─── SELECTED TEXT ───

And of course, I was the girl he deemed worthy of his love. Oh good, douchey love. Nice. JUST WHAT I ALWAYS WANTED! He practically stalked me around school, after school and actually unexpectedly came over to my house a few times. It turned out he was the son of a really close family friend of ours, and my grandmother adores his family, so I couldn't complain about him without causing some family drama (which is always unneeded).

Anyhoo, after I avoided him for a few weeks, he unexpectedly came to my house, sat on my front porch and would not leave. My parents were out at the time so I had to go out and tell him to shove off. He said that he wanted to apologize for being a jerk. I listened to him (because I was/am a naive idiot) and he used that moment to pull me in and planted one.

Yeah first kiss! To a douchebag! Such a happy memory! /sulks forever

Perhaps this is why my romance genes have been eternally turned off.

day 17 - your favorite memory
...can I be utterly shallow and say SM Town? LOL BECAUSE I HAVE NEVER FELT AS HAPPY AS I DID THEN. BUT THAT'S BECAUSE I WAS COMING OUT OF MY POST DEPRESSIVE STATE, SO IT'S BIASED? DDDD:

No in all honestly, SM Town is one of my happiest memories. Not necessarily because of the concert, but what that wonderful weekend represented. I felt...unburdened. I haven't felt so happy in ages..I felt so free and positive---like could accomplish anything I wanted--that everything was going to be okay. During the first half of last year, I was very unhappy---the manager at my job was practically breathing down my shoulder and picking on me for the littlest of things, Spring Quarter went terribly, I felt so inferior to all the business students, I was pretty sure the business school was pushing me to graduate as early as I can...I felt lost in that I didn't know what I was doing, or where I was going in life, I ignored a good bunch of my friends...and I hated myself for this negativity, but didn't know how to get out of it.

It's stupid, but the idea of seeing these skinny Korean idols singers gave me something to look forward to. Nothing else was going well in my life and I spent a good week, idk crying, but once I saw the official announcement I thought: I want to go to that. How do I get tickets to go to that? I want to be selfish and go to this, nevermind my stupid internship.

But really, that entire weekend, I was able to just be myself, forget about reality, and just have fun with my youth. I roamed around the streets of LA, got lost with Hannah, visited a beautiful beautiful art museum (LACMA), smelled the famous tar-pits, paid for the most expensive notebook ever, and lost my voice screaming my lungs off...it was wonderful. It was much shorter than expected, but it was really all I ever wanted.

I guess another happy memory (a less stupid one) is the night I first came back from college. I never saw such pride in my parents' eyes and how much my family missed me.

─── DATASET EXCERPTS ───

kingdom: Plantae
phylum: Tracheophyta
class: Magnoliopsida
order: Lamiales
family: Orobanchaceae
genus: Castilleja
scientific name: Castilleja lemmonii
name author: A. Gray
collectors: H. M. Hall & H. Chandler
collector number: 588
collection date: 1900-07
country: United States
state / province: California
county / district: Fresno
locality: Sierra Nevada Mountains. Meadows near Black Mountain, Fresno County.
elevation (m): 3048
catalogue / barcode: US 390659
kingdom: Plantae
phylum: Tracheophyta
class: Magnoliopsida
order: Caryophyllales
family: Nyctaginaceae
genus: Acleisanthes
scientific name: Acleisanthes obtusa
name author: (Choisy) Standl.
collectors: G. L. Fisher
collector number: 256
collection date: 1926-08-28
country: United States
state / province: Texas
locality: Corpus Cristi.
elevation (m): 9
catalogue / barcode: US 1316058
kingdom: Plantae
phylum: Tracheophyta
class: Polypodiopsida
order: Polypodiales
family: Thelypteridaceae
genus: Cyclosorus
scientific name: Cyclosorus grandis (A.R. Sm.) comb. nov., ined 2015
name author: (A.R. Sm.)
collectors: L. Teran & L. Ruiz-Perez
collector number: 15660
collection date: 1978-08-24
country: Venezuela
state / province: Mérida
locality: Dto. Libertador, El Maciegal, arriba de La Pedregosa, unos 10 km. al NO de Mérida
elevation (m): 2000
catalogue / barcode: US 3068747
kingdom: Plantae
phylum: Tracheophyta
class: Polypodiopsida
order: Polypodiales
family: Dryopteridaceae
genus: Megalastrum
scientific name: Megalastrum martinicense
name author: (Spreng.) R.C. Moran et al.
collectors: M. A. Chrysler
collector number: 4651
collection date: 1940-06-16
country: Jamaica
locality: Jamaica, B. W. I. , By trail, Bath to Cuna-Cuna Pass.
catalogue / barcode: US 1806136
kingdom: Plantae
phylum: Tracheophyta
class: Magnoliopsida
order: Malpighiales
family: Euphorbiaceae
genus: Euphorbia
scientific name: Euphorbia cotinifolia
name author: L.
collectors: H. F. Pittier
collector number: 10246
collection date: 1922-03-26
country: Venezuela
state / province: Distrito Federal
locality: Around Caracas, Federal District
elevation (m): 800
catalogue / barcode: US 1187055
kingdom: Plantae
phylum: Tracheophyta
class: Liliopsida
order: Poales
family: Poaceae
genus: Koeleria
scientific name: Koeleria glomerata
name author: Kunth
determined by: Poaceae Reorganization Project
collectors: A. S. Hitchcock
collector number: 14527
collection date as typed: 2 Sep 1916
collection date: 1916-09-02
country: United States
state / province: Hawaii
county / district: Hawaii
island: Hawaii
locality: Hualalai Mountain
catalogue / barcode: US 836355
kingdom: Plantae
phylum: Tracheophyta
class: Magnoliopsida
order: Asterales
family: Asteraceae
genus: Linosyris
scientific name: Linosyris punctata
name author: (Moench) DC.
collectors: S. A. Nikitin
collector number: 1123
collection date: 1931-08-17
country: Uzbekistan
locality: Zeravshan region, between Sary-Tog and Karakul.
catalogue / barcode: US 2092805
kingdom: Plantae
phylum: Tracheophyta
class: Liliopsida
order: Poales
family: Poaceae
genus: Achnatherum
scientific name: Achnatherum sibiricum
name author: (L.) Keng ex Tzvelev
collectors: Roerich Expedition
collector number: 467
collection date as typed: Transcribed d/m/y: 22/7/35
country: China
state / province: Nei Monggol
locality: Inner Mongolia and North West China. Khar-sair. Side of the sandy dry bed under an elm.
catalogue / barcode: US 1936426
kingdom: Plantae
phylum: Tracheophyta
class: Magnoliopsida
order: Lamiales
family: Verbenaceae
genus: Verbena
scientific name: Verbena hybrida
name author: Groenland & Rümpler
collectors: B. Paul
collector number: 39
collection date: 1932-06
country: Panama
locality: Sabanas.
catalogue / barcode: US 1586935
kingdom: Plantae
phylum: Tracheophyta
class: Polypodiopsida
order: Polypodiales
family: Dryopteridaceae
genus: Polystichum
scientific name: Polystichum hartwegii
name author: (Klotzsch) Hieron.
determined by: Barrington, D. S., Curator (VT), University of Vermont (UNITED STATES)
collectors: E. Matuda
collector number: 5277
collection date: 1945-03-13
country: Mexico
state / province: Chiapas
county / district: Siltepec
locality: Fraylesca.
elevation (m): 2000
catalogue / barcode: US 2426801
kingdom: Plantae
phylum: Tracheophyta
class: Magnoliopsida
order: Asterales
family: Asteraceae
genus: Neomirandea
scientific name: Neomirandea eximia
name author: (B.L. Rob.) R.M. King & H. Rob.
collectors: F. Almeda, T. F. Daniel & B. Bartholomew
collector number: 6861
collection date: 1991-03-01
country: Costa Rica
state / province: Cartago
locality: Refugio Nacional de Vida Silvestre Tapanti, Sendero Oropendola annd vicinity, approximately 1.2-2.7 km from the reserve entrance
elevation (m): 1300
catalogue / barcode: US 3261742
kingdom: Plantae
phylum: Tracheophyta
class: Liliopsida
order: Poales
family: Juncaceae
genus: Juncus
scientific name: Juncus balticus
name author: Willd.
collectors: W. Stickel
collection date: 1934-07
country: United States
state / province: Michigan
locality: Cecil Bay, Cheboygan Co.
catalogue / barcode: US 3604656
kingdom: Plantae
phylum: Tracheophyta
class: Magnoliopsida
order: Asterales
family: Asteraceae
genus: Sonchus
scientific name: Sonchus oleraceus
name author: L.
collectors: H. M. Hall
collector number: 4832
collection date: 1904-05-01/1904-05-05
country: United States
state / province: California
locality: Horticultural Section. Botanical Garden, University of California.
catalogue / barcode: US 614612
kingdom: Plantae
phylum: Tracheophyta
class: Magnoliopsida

───

TASK STATEMENT. Please condense the paragraph of the blog post that begins "But really, that entire weekend" into a short bulleted list that keeps its main facts. The material is separate from the blog post.

ANSWER TO THE EXERCISE.
- All weekend, the writer could be themselves, forget about reality, and have fun.
- They roamed the streets of LA and got lost with Hannah.
- They visited an art museum (LACMA) and smelled the famous tar pits.
- They paid for a very expensive notebook.
- They lost their voice from screaming.
- The weekend was shorter than expected but was all they ever wanted.